The sky has a frost around the edges today, but is a blue that tells that though winter may not be over, spring is on the way. I don’t mind either way, to be honest. Rain or sun, it’s just good to see weather again.
I had waited until the city had gone out of sight, standing amidst the spouting water mains and spitting power cables, then hitched my way down to northern Florida, to the beach where my mother and I used to visit. For a couple of days I just walked up and down the coast and slept in the dunes beneath the sky. Then I took a deep breath and found the condominium where my grandparents used to live. It looked older now, and battered, and nobody lives there anymore; but I found a room that was more than habitable, and that’s where I’m staying for now.
When I was ready I got a job in a bar in St. Augustine, and one quiet night I was standing there serving beer and wine when I saw a news report on the flatscreen hanging down at the other end of the bar. An unspecified medical facility in Vermont had been attacked by a lone terrorist. Nobody knew who he or she was, and all they’d done was kidnap one of the “patients” and disappear.
At first I just smiled, and then I laughed so loud and so long that people moved away and left me standing there alone.
I wished Suej and David luck, and hoped that someday I’d see them both again.
Nearly arrived yesterday afternoon. I was sitting by the old, empty pool round the back of the condo, remembering when there was water in it, when she marched right up behind me and cracked me on top of the head. Very hard.
She was still extremely pissed at me, but she was also strangely determined. Suej had come to her in a dream, she claimed, and told her that she could find me here. When New Richmond put down temporarily in Seattle she’d jumped ship, and come a long way to give me a hard time.

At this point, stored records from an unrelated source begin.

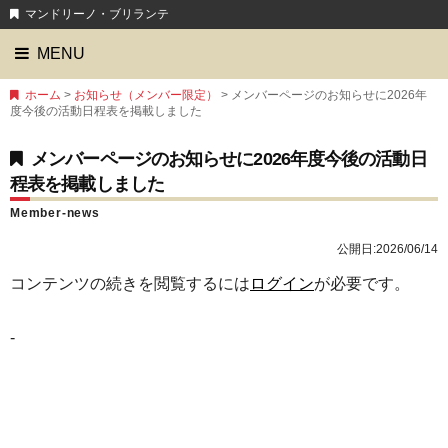
マンドリーノ・ブリランテ
MENU
ホーム
>
お知らせ（メンバー限定）
> メンバーページのお知らせに2026年
度今後の活動日程表を掲載しました
メンバーページのお知らせに2026年度今後の活動日
程表を掲載しました
Member-news
公開日:
2026/06/14
コンテンツの続きを閲覧するには
ログイン
が必要です。
-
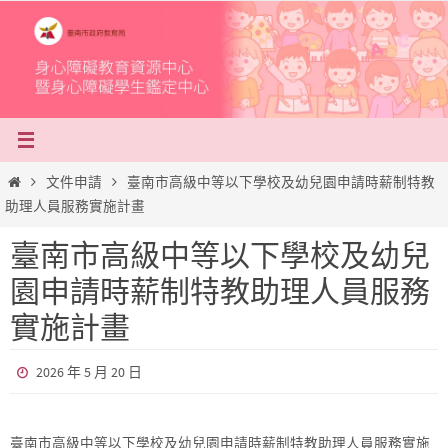
Skip
to
content
Home
文件申請
臺南市高級中等以下學校及幼兒園申請時薪制特教
助理人員服務實施計畫
臺南市高級中等以下學校及幼兒
園申請時薪制特教助理人員服務
實施計畫
2026 年 5 月 20 日
臺南市高級中等以下學校及幼兒園申請時薪制特教助理人員服務實施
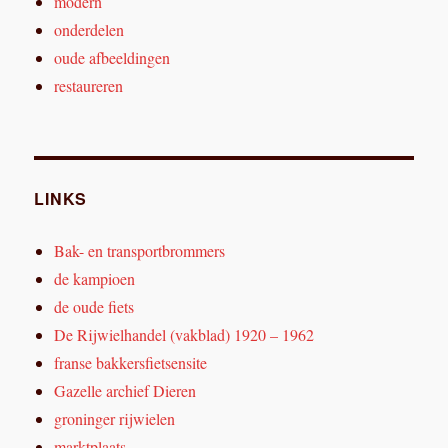
modern
onderdelen
oude afbeeldingen
restaureren
LINKS
Bak- en transportbrommers
de kampioen
de oude fiets
De Rijwielhandel (vakblad) 1920 – 1962
franse bakkersfietsensite
Gazelle archief Dieren
groninger rijwielen
marktplaats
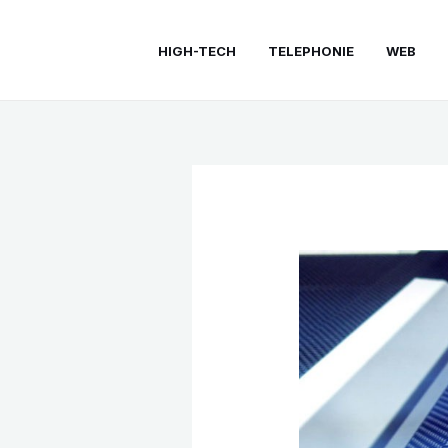
Aller
au
HIGH-TECH
TELEPHONIE
WEB
contenu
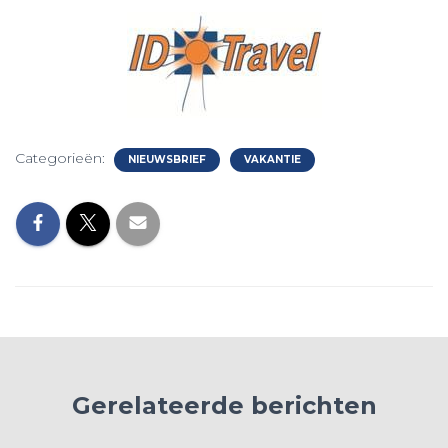
Categorieën:
NIEUWSBRIEF
VAKANTIE
Gerelateerde berichten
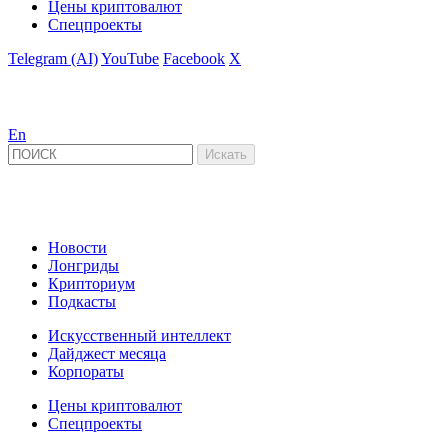
Цены криптовалют
Спецпроекты
Telegram (AI)
YouTube
Facebook
X
En
Новости
Лонгриды
Крипториум
Подкасты
Искусственный интеллект
Дайджест месяца
Корпораты
Цены криптовалют
Спецпроекты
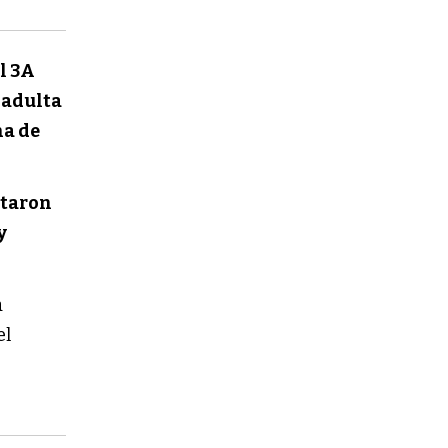
l 3A
a
adulta
a de
.
ctaron
y
a
el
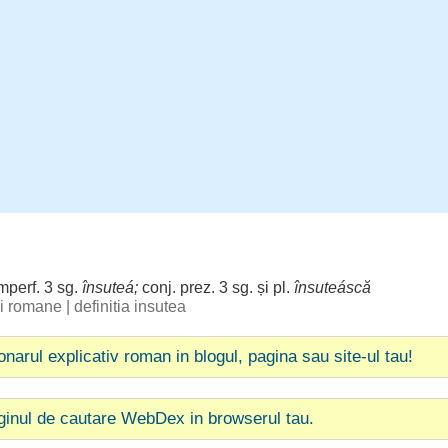
imperf. 3 sg.
însuteá;
conj. prez. 3 sg. și pl.
însuteáscă
bii romane
|
definitia insutea
ionarul explicativ roman in blogul, pagina sau site-ul tau!
ginul de cautare WebDex in browserul tau.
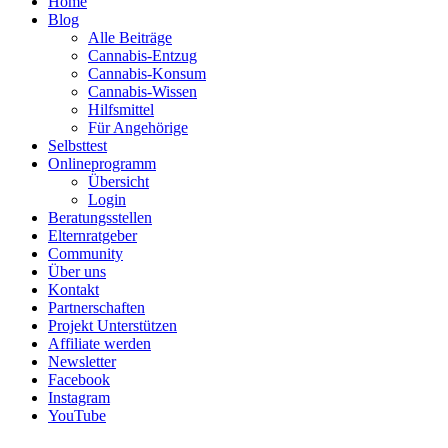
Home
Blog
Alle Beiträge
Cannabis-Entzug
Cannabis-Konsum
Cannabis-Wissen
Hilfsmittel
Für Angehörige
Selbsttest
Onlineprogramm
Übersicht
Login
Beratungsstellen
Elternratgeber
Community
Über uns
Kontakt
Partnerschaften
Projekt Unterstützen
Affiliate werden
Newsletter
Facebook
Instagram
YouTube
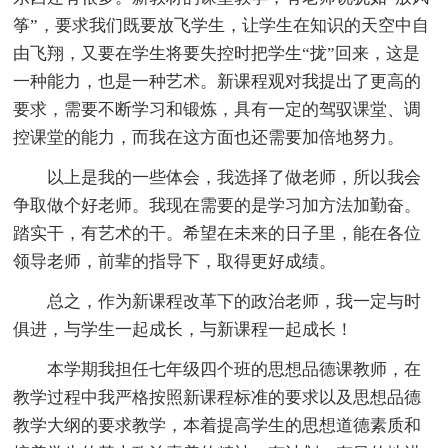
筝”，要求我们既要放飞学生，让学生在知识的天空中自
由飞翔，又要在学生将要失控时把学生“拢”回来，这是
一种能力，也是一种艺术。新课程观对我提出了更高的
要求，需要不断学习和锻炼，具有一定的驾驭课堂、调
控课堂的能力，而我在这方面也还需要加倍地努力。
以上是我的一些体会，我选择了做老师，所以我会
争取做个好老师。我现在需要的是学习加方法加勤奋。
踏实干，有艺术的干。希望在未来的日子里，能在各位
领导老师，前辈的指导下，取得更好成绩。
总之，作为新课程改革下的政治老师，我一定与时
俱进，与学生一起成长，与新课程一起成长！
本学期我担任七年级四个班的思想品德课教师，在
教学过程中我严格按照新课程标准的要求以及思想品德
教学大纲的要求教学，本着提高学生的思想道德素质和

I stood there while she shouted and raved, and when she ran out of breath I took her hand and led her down the old wooden walkway to the beach.
We walked along the shore until the light began to fade. There were no lights in the old buildings we passed, looming abandoned back up behind the dunes, but birds ran along the waterline as they always had, and a group of pelicans flew first one way, and then back, above our heads.

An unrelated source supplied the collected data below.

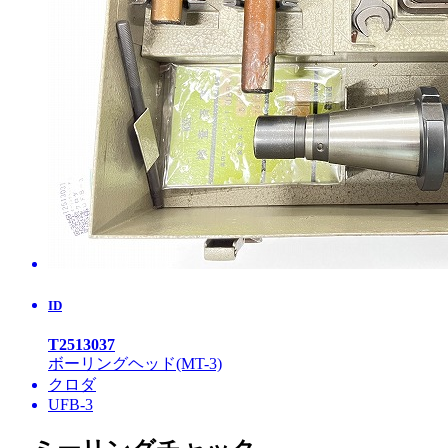
ID
T2513037
ボーリングヘッド(MT-3)
クロダ
UFB-3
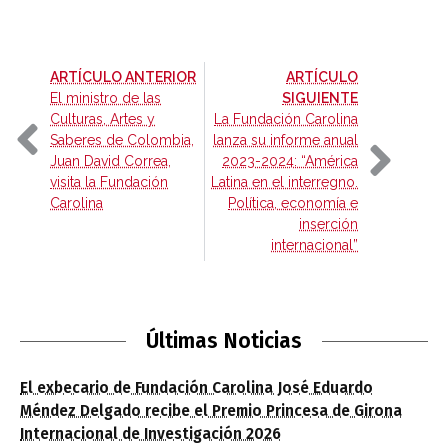
-
ARTÍCULO ANTERIOR
ARTÍCULO
-
El ministro de las
SIGUIENTE
Culturas, Artes y
La Fundación Carolina
Saberes de Colombia,
lanza su informe anual
Juan David Correa,
2023-2024: “América
visita la Fundación
Latina en el interregno.
Carolina
Política, economía e
inserción
internacional”
Últimas Noticias
El exbecario de Fundación Carolina José Eduardo
Méndez Delgado recibe el Premio Princesa de Girona
Internacional de Investigación 2026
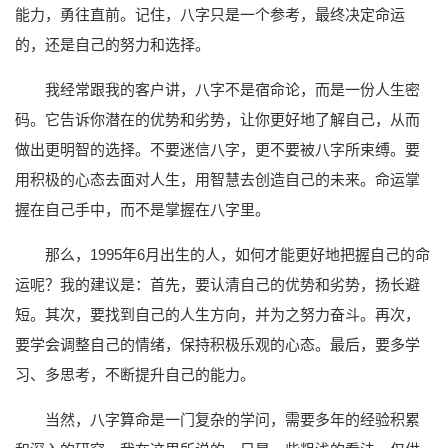
能力，勇往直前。记住，八字只是一个参考，最终决定命运
的，还是自己的努力和选择。
我经常跟我的客户讲，八字不是宿命论，而是一份人生密
码。它告诉你潜在的优势和劣势，让你更好地了解自己，从而
做出更明智的选择。不要迷信八字，更不要被八字所束缚。要
用积极的心态去面对人生，用智慧去创造自己的未来。命运掌
握在自己手中，而不是掌握在八字里。
那么，1995年6月出生的人，如何才能更好地把握自己的命
运呢？我的建议是：首先，要认清自己的优势和劣势，扬长避
短。其次，要找到自己的人生方向，并为之努力奋斗。再次，
要学会调整自己的情绪，保持积极乐观的心态。最后，要多学
习、多思考，不断提升自己的能力。
当然，八字算命是一门复杂的学问，需要多年的经验积累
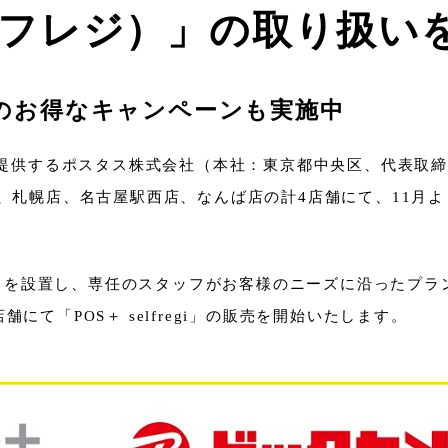
スセルフレジ）」の取り扱い
フのお得なキャンペーンも実施中
を提供するポスタス株式会社（本社：東京都中央区、代表取締
幌店、名古屋駅西店、なんば店の計4店舗にて、11月より「P
ブースを設置し、専任のスタッフがお客様のニーズに沿ったプ
て「POS＋ selfregi」の販売を開始いたします。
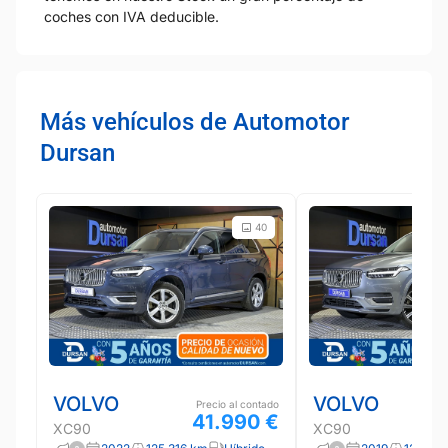
coches con IVA deducible.
Más vehículos de Automotor
Dursan
40
VOLVO
VOLVO
Precio al contado
41.990 €
XC90
XC90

Howie was doing well, I heard, as was Vinaldi, and the MegaMall was still on the move. Each time New Richmond landed somewhere, people tried to tether it down so they could get inside; but Ratchet was having none of it and just kept taking off again. The people inside didn’t seem to mind; they were happy to be flying at last.
The gaps are closing.
I would never know how much of what happened was directly Ratchet’s idea, whether something had affected him a long time ago, when he’d been in The Gap, whether he’d struck some deal with the children even then; but I believed that if anyone was going to be running New Richmond, then its inhabitants could do a lot worse than the small, clear chip which now labored somewhere deep inside it. Sometimes you have to accept presents, and Ratchet was one of those. If we are to hand ourselves over to someone unseen, I trust him more than most.
Time will tell what will happen. It always does.
Nearly still beats me up occasionally, but she’s smiling now when she does it. A couple of nights ago we found ourselves sitting on the beach at midnight, full of wine and peace.
“So,” she said, leaning into me, the skin of her shoulder soft against my cheek. “What are we going to do now?”
I kissed her softly on the corner of the mouth, and slipped my arm around her.
“That’s all very well,” Nearly said, with a little cat smile, “but are you sure you can afford it?”
“Well, I don’t have a credit card,” I admitted, shaking my head sadly, playing along.
She pouted. “You must.”
“I gave it away.”
She looked at me for a moment, and then pursed her lips. “I’ll take cash.”
“If I had some, it would be yours.”
She sighed, and rolled her eyes. “All right,” she said eventually, putting her arms round my shoulders and bringing her face right up to mine. “I’ll settle for an interesting insight on the human condition.”
I shrugged. “Hope springs eternal?”
“Good enough for me,” she said.
A week ago Nearly bought me an old book from a secondhand store in St. Augustine. It’s about plants, and tells you what they’re called and where they’re from. I’m working through it, memorizing the names. When we’re out walking I look to see if I can find any of them.
When I do, I name them: for Henna, for Nearly, and for me.